La jeune fille remercia. Kairii passa sa main froide sur son visage, caressant sa joue.

— Ça te dérange si je couche avec toi ? lui demanda-t-il. J'ai envie de faire l'amour avec une fille, pour changer.

Les femmes, surtout les jeunes, avaient un goût tellement différent des hommes. Pour Kairii, c'était comme manger une de ces pâtisseries fourrées aux algues séchées. C'était doux et sucré au départ, puis ça devenait soudain âcre et salé, au moment où l'on s'y attendait le moins. Les hommes, même les plus efféminés des onnagata, n'avaient jamais ce goût aigre-doux si contrasté. Ils étaient salés du début jusqu'à la fin.

— Faites comme bon vous semble, répondit la fille, les deux mains croisées sur son ventre. Cela ne me dérange pas.

— Ne t'inquiète pas, je ne te mettrais pas enceinte, lui précisa Kairii. J'ai l'habitude.

O-kiyu hocha la tête à nouveau. C'était la première fois qu'elle couchait avec un jeune homme aussi beau. Elle qui pourtant était loin d'être une jeune fille effarouchée, elle se sentait intimidée par la beauté et la réputation de son partenaire. C'est l'amant du maître, pensa-t-elle lorsque Kairii vint l'embrasser. Un acteur connu qu'il apprécie et qu'il a fait venir de la capitale à grands frais... Un tayû qui ne partage sa couche qu'avec des seigneurs, des femmes de la cour ou des courtisanes célèbres et belles comme le jour. Elle était loin de se douter des réalités sordides du métier de kagema, qui vu de l'extérieur, faisait rêver jeunes filles et amateurs du « monde flottant » des quartiers d'amusement.

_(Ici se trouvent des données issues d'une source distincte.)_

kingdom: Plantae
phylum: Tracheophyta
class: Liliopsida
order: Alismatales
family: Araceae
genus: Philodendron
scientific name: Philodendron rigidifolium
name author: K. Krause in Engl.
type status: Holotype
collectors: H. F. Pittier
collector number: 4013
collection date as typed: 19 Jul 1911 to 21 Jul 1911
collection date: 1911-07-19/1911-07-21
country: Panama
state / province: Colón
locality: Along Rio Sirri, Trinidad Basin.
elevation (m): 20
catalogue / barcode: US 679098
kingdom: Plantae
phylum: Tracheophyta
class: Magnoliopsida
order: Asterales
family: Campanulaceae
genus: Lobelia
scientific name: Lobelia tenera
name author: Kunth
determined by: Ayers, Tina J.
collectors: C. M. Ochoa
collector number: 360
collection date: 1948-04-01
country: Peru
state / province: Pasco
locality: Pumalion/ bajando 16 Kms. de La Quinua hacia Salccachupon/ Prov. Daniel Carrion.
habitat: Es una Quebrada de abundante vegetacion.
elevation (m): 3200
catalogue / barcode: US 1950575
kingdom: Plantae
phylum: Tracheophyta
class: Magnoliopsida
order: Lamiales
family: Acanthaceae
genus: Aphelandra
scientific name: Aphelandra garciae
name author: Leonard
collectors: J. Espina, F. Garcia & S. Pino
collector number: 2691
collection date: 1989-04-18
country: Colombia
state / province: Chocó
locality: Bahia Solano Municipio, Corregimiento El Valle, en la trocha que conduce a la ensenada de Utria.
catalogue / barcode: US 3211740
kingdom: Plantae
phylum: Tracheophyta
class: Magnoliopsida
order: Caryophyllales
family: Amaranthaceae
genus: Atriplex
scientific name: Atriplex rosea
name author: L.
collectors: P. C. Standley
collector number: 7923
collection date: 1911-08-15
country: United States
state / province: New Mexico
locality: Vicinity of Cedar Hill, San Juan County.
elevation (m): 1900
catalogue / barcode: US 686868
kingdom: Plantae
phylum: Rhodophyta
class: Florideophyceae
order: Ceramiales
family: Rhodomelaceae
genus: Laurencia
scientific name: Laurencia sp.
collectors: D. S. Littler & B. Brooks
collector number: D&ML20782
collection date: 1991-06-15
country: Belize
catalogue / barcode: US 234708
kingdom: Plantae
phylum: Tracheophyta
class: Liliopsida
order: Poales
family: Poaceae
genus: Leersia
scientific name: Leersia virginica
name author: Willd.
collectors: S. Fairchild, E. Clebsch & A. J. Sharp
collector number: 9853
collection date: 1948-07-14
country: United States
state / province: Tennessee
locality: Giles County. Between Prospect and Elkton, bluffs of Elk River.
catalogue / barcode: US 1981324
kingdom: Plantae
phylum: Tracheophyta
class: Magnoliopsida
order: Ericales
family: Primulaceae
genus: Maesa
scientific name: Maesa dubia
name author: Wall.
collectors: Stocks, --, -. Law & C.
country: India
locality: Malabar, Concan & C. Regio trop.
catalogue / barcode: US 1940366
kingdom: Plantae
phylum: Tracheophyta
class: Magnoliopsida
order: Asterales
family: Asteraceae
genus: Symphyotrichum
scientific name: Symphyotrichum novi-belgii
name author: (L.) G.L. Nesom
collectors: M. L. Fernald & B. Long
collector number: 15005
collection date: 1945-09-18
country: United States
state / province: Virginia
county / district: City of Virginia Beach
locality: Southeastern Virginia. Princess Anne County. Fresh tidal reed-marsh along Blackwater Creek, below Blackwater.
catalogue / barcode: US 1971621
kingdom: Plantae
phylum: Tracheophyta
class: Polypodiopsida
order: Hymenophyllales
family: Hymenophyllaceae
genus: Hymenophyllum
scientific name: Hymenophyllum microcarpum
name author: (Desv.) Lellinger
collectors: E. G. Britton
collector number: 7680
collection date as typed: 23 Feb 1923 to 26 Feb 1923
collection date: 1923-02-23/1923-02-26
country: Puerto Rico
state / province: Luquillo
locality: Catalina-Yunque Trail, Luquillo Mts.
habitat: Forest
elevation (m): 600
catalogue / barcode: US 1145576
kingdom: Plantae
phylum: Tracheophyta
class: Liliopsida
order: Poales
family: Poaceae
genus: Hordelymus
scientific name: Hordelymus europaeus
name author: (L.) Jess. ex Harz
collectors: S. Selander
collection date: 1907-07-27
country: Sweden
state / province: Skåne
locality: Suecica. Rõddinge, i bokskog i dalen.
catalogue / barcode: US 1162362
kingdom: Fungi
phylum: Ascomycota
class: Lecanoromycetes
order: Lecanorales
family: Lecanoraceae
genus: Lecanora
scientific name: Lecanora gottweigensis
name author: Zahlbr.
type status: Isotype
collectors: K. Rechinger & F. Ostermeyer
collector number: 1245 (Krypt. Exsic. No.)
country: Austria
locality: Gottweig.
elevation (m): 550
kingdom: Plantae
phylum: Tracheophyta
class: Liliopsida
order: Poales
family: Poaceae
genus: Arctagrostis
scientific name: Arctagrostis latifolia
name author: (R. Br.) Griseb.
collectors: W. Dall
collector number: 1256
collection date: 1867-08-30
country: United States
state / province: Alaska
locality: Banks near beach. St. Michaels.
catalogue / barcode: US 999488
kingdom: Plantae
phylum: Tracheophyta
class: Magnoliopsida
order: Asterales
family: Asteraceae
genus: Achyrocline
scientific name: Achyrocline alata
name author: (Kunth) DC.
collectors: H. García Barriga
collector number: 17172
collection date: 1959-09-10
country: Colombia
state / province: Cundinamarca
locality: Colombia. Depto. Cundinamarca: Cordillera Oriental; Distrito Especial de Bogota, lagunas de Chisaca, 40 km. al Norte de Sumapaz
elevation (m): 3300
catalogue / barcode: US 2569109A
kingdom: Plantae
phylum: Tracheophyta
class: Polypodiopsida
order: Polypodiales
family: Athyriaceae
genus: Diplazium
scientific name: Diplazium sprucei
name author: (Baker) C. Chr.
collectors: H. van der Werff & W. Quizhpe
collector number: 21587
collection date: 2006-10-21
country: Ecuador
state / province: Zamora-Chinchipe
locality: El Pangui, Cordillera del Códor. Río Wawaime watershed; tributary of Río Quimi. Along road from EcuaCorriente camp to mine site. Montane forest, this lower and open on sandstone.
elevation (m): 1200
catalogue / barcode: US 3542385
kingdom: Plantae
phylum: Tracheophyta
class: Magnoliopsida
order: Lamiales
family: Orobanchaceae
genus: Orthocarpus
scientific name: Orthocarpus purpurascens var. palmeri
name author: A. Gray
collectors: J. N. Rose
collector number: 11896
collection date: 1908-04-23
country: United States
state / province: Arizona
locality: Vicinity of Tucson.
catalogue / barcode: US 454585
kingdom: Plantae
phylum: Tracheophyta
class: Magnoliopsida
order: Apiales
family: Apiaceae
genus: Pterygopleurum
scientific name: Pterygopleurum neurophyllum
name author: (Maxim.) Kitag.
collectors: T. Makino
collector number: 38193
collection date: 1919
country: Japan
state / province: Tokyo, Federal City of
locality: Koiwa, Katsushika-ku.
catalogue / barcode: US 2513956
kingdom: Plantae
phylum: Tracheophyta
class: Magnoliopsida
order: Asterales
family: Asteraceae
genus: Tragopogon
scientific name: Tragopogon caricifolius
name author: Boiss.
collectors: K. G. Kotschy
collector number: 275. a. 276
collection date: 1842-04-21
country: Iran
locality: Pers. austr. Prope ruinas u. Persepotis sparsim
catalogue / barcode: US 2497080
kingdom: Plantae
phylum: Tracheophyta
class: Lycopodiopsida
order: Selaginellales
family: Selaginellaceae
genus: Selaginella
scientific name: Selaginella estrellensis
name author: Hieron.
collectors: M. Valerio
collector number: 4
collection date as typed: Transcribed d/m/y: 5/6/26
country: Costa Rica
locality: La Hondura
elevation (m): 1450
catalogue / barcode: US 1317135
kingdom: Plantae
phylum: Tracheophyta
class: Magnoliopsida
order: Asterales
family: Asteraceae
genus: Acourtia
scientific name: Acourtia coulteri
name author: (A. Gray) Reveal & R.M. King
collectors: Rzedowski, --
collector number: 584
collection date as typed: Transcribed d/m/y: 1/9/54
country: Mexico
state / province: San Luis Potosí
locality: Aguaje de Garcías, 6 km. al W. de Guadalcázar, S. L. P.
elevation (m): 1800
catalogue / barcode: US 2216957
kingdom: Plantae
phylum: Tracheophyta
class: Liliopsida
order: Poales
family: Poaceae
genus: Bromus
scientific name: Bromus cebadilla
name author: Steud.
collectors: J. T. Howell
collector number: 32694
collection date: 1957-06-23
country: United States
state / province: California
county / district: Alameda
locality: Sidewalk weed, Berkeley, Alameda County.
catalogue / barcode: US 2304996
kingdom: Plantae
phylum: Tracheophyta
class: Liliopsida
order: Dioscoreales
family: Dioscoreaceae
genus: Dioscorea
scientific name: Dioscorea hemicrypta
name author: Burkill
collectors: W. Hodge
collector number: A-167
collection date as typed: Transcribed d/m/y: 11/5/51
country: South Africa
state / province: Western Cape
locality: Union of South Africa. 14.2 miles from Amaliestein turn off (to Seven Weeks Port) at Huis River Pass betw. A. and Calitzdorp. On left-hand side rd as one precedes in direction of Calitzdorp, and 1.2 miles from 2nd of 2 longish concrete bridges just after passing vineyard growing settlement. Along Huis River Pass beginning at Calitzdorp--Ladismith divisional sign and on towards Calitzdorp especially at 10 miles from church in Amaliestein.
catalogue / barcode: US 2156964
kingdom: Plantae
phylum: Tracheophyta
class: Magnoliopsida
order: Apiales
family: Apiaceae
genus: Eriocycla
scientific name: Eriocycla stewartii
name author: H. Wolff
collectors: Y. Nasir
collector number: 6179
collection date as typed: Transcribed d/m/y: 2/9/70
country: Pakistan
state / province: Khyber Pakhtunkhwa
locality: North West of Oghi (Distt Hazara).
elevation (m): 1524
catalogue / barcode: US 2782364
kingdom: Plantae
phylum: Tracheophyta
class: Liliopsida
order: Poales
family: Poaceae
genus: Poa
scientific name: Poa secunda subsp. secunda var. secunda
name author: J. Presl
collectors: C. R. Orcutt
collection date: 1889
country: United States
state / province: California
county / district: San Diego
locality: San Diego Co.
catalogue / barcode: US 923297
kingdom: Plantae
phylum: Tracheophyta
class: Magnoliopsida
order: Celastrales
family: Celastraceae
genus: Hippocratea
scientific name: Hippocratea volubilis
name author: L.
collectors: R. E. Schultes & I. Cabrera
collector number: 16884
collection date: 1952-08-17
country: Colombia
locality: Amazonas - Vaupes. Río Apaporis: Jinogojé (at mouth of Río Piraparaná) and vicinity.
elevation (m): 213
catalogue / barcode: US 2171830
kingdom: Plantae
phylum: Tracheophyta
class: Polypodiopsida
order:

Elle se laissa faire lorsque Kairii ouvrit le haut de son kimono. Satisfait de sa journée, il avait très envie de toucher une poitrine féminine. Les seins d'une fille... Kairii ne connaissait rien de plus doux. Il cessa de l'embrasser pour venir regarder ces deux renflements de chair tendre et blanche, songeant à quel point le corps d'une femme était différent de ceux qu'il voyait tous les jours.

Kairii finit par pincer pensivement les tétons roses de O-Kiyu, la joue appuyée sur sa main. Absorbé par la contemplation de cette partie du corps féminin, il ne se rendit pas compte que la jeune fille se tordait, les yeux humides, luttant pour ne pas crier ou pleurer.

Il releva les yeux sur elle.

— Je te fais mal ?

Elle secoua la tête en signe de déni, ne voulant surtout pas contrarier le jeune homme.

— Vraiment ? insista Kairii en tordant le bouton de peau rougi et dressé.

Une larme se mit à rouler sur la joue de la jeune fille. Cette vue poussa Kairii à l'embrasser, et il la lâcha.

— Pardon, fit-il en la serrant contre lui. Je ne voulais pas te faire mal. Ne pleure plus, d'accord ? Je ne veux pas que tu pleures à cause de moi.

C'était un mensonge. Le jeune homme était secrètement remué par la vue des larmes. Avoir aperçu la jeune fille pleurer, de son fait, le contentait immensément. Son bas-ventre était plus dur et chaud qu'il ne l'avait été pendant ces longs mois d'activité sexuelle quasi quotidienne. Il n'en pouvait plus d'attendre. Sans cesser d'embrasser la fille, il ouvrit son propre kimono. Sa main glissa entre les cuisses de O-Kiyu, bientôt suivie de son pénis érigé. Pour une fois, il avait vraiment envie. C'était lui qui décidait.